Data visualization images:
"""
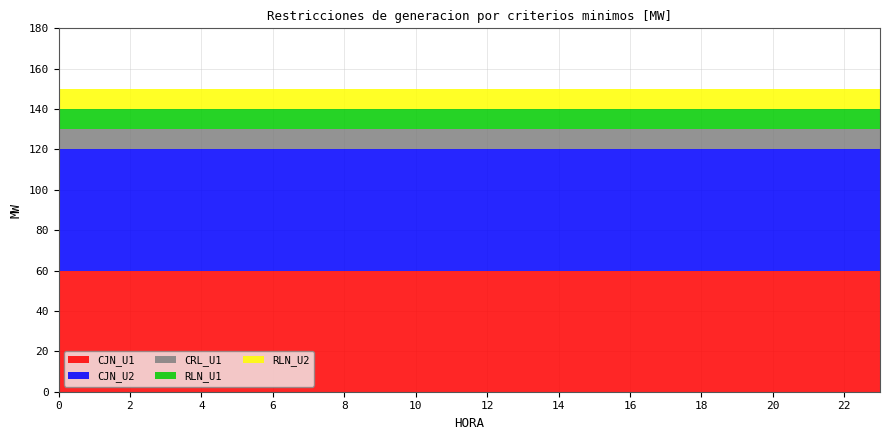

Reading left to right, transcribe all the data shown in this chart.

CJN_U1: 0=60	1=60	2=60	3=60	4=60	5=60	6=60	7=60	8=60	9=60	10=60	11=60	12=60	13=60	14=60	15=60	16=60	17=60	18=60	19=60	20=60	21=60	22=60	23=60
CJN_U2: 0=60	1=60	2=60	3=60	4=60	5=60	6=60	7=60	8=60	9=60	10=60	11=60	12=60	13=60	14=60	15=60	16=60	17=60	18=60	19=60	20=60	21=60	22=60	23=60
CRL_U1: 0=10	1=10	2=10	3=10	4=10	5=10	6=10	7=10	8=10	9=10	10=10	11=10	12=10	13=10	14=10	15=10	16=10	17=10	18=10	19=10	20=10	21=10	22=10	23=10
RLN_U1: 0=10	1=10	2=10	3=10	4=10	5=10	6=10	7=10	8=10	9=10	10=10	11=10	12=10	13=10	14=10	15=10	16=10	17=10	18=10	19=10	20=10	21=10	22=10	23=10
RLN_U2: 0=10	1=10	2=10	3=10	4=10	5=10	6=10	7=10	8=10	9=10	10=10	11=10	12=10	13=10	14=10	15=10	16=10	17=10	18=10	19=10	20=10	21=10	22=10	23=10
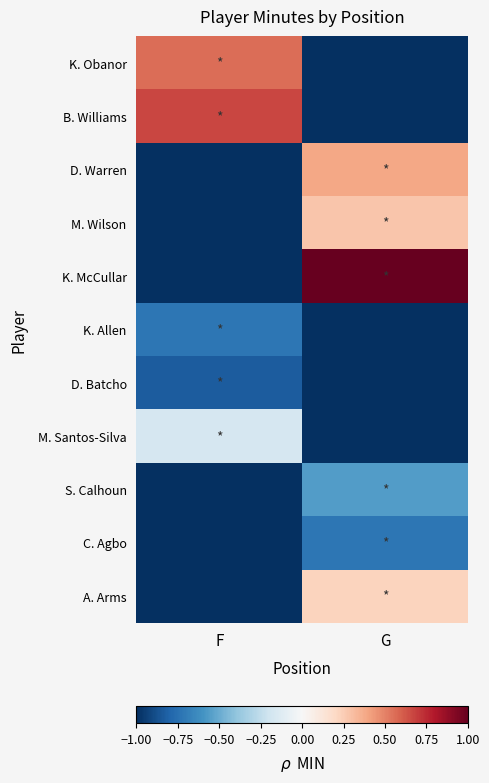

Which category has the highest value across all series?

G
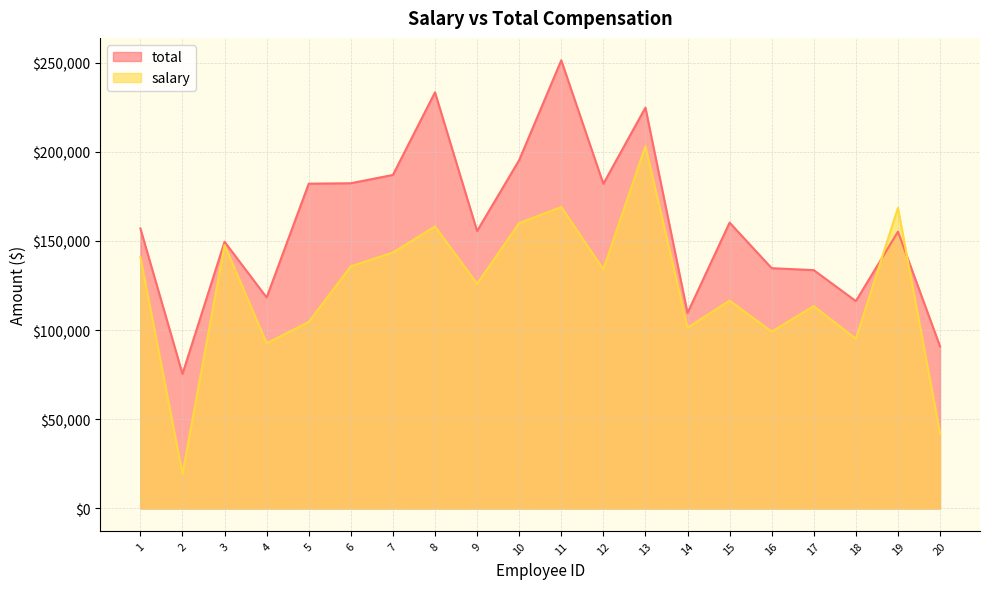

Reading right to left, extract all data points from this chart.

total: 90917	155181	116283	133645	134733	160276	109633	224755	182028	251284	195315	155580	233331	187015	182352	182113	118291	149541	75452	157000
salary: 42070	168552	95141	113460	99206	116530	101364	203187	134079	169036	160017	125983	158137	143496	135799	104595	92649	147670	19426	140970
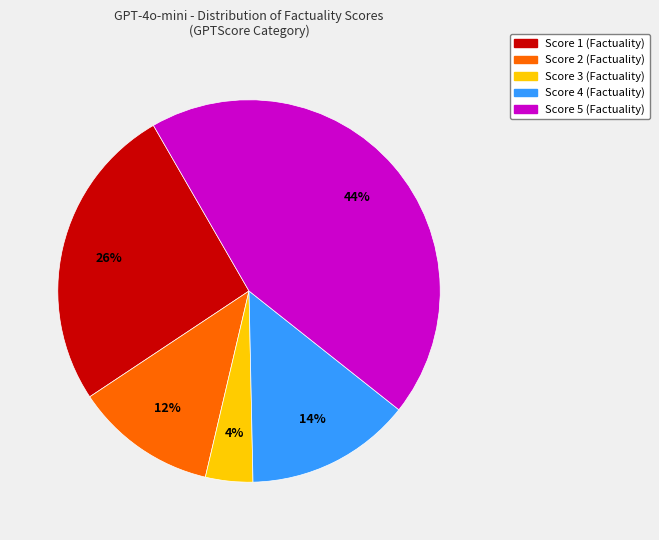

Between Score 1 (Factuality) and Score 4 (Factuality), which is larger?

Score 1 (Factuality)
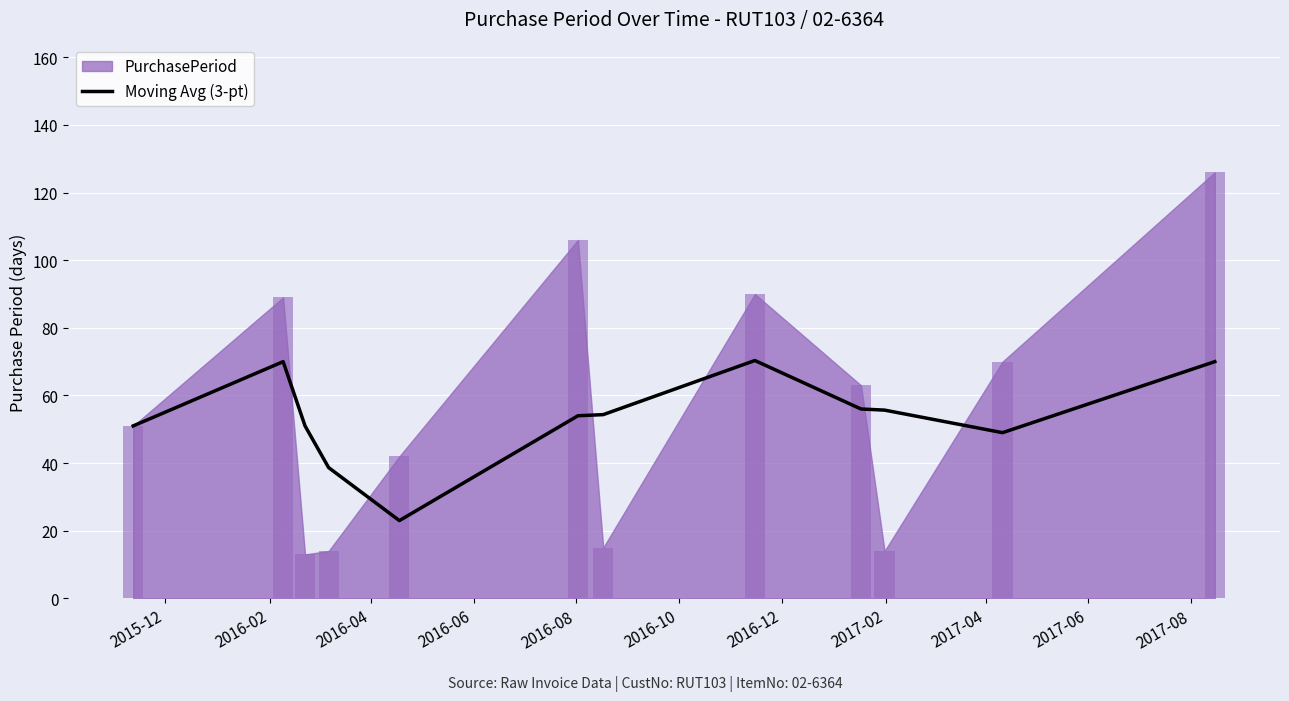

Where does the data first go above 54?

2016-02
"""
▶ PROBLEM REQUIREMENTS
Return every line of the data above unchanged, omitting the pictures.

▶ RESULT
Reading left to right, transcribe all the data shown in this chart.

CJN_U1: 0=60	1=60	2=60	3=60	4=60	5=60	6=60	7=60	8=60	9=60	10=60	11=60	12=60	13=60	14=60	15=60	16=60	17=60	18=60	19=60	20=60	21=60	22=60	23=60
CJN_U2: 0=60	1=60	2=60	3=60	4=60	5=60	6=60	7=60	8=60	9=60	10=60	11=60	12=60	13=60	14=60	15=60	16=60	17=60	18=60	19=60	20=60	21=60	22=60	23=60
CRL_U1: 0=10	1=10	2=10	3=10	4=10	5=10	6=10	7=10	8=10	9=10	10=10	11=10	12=10	13=10	14=10	15=10	16=10	17=10	18=10	19=10	20=10	21=10	22=10	23=10
RLN_U1: 0=10	1=10	2=10	3=10	4=10	5=10	6=10	7=10	8=10	9=10	10=10	11=10	12=10	13=10	14=10	15=10	16=10	17=10	18=10	19=10	20=10	21=10	22=10	23=10
RLN_U2: 0=10	1=10	2=10	3=10	4=10	5=10	6=10	7=10	8=10	9=10	10=10	11=10	12=10	13=10	14=10	15=10	16=10	17=10	18=10	19=10	20=10	21=10	22=10	23=10

Which category has the highest value across all series?

G

Reading right to left, extract all data points from this chart.

total: 90917	155181	116283	133645	134733	160276	109633	224755	182028	251284	195315	155580	233331	187015	182352	182113	118291	149541	75452	157000
salary: 42070	168552	95141	113460	99206	116530	101364	203187	134079	169036	160017	125983	158137	143496	135799	104595	92649	147670	19426	140970

Between Score 1 (Factuality) and Score 4 (Factuality), which is larger?

Score 1 (Factuality)

Where does the data first go above 54?

2016-02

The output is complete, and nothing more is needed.